Having a blog is easy, right? Blog, blogging CPR

All you have to do is come up with some content ideas, find the time to write informative and interesting articles and then promote the hell out of them.

How long can you keep that up?

A year? Six months? Three months?

It’s not as easy as you think, and before you know it, you’ve started to fill your blog with inane content about your business. Or you’ve stopped publishing stuff altogether.

Whichever of those paths you’ve taken, one thing is certain – your blog is on the verge of extinction. There’s either no content there to read, or it’s so inward-facing that your readers don’t want to read it.

Either way, you’re missing a trick. You need great, original content that will grab their attention and fire up their interest in what you do.

How to make your blog effective

Lesson 1: Read your blog posts

How does it sound – and be objective.

Does it teach the reader anything? Does it address the reader and draw them in? Are you asleep after the first sentence? Is it speaking to you?

You’ve completely missed the mark if it’s full of ‘we’ and ‘I’. Engagement comes from using the second person, which means lots of ‘you’ and ‘your.’ That way, you instantly involve the reader in your post. You’re building rapport, drawing them in, and gaining their trust.

Lesson 2: What does your article look like?

The way your article looks is essential. If it’s one solid block of text, it’s unlikely to be read. But, if it’s broken into small paragraphs and subheadings like this one, your reader is more likely to hang around and have a read.

No one wants to read something that looks like War and Peace. For a start, very few people like reading from a screen, so if faced with a solid screen of text, they won’t bother reading it.

Using features such as:

  • Headings
  • Subheadings
  • Bulleted lists
  • Images

They will add interest to your post and make it look more welcoming.

Lesson 3: What happens at the end of your article?

Do you ask your reader to do anything? Or do you just let them wander off?
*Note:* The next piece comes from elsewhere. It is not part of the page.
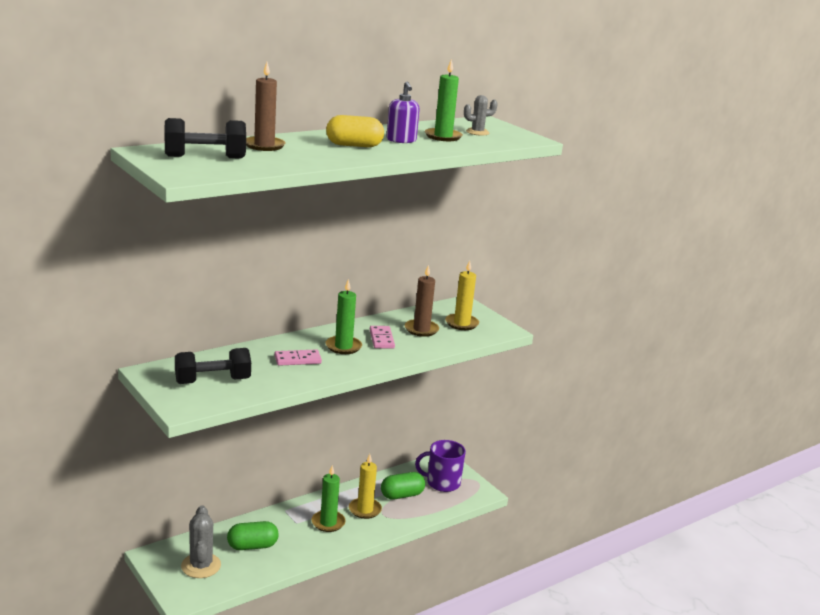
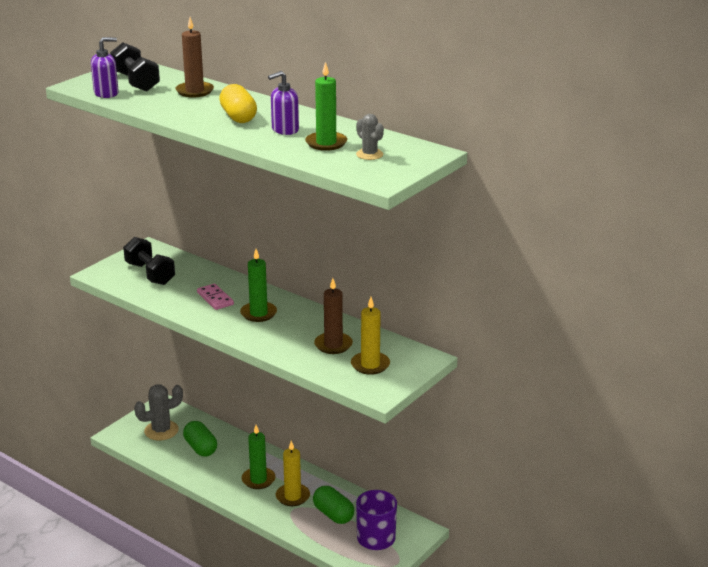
camera: 75 degrees right, 5 degrees up
pink domino [370,326,395,349] -> none
none -> purple soap dispenser [91,37,119,98]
Adding a call to action makes a huge difference. It doesn’t have to make a sale; it could ask them to sign up for your newsletter or leave a comment. Asking them to take action involves them in your blog – it shows that their opinion matters to you.

Lesson 4: What are you writing about?

As you’ve probably guessed, I’m a freelance copywriter. When I started this blog, I decided that all my posts would be related to copywriting, marketing and social media.
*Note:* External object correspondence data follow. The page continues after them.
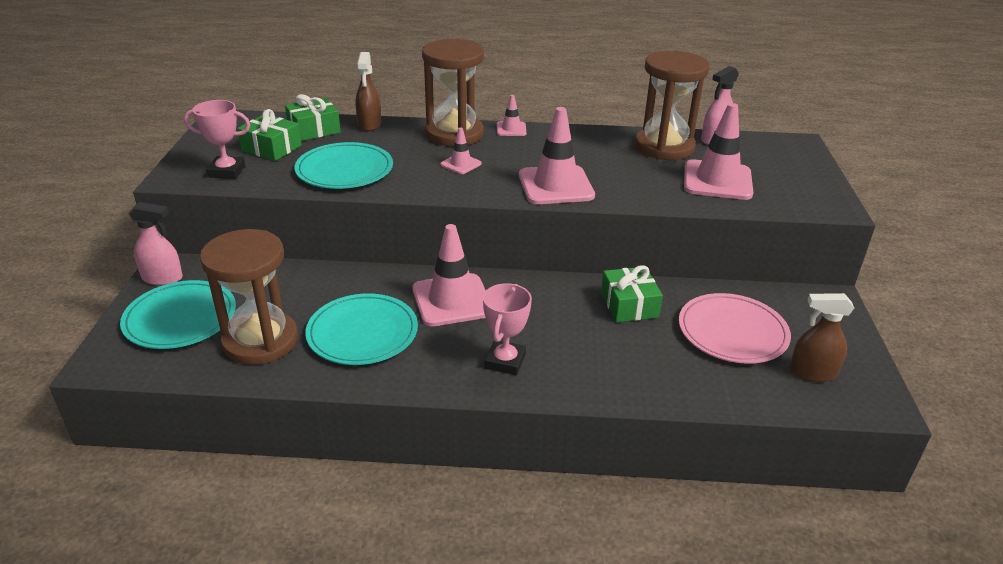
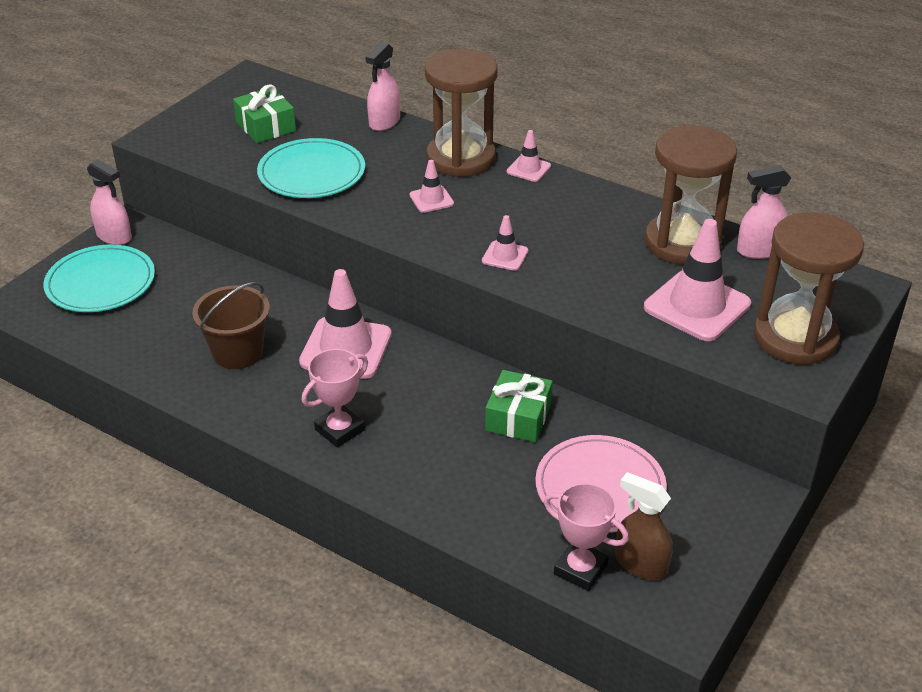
camera: 30 degrees right, 5 degrees up
pink trophy [184,100,250,179] -> pink trophy moved to [544,483,629,591]
brown hourglass [200,229,298,365] -> brown hourglass moved to [754,212,864,365]
green gift [285,94,341,141] -> none
turquoise plate [305,294,418,365] -> brown bucket [192,282,270,369]
brown spray bottle [356,52,381,131] -> pink spray bottle [365,42,400,131]
pink traffic cone [519,107,595,204] -> pink traffic cone [482,215,528,271], size x0.49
So, when someone comes back to my blog, they have a fair idea of the kind of information they’ll find. If they want to find out about website copy or SEO, they know they can search for that term or check out my archive list, and they’ll find the information they need.

My blog acts as a mini directory for all things copywriting and marketing.

But if you have posts covering all manner of subjects on your blog, how will people know what they’ll find? Find your niche and stick to it. Make yourself an authority in your field, and people will flock to you for your help and advice.

Lesson 5: How does your blog look?

I’ve already talked about how your article should look; this time, I want to concentrate on the blog itself.

If it’s multi-coloured and full of ads, you’ll scare people away. Make yours a memorable brand by sticking with a couple of complimentary colours. It’ll become instantly recognisable, so when your readers return, it will be like slipping on a pair of comfortable slippers.

Blogging is a great way to help your SEO and make a name for yourself on the internet. But make sure you’re known for the right reasons.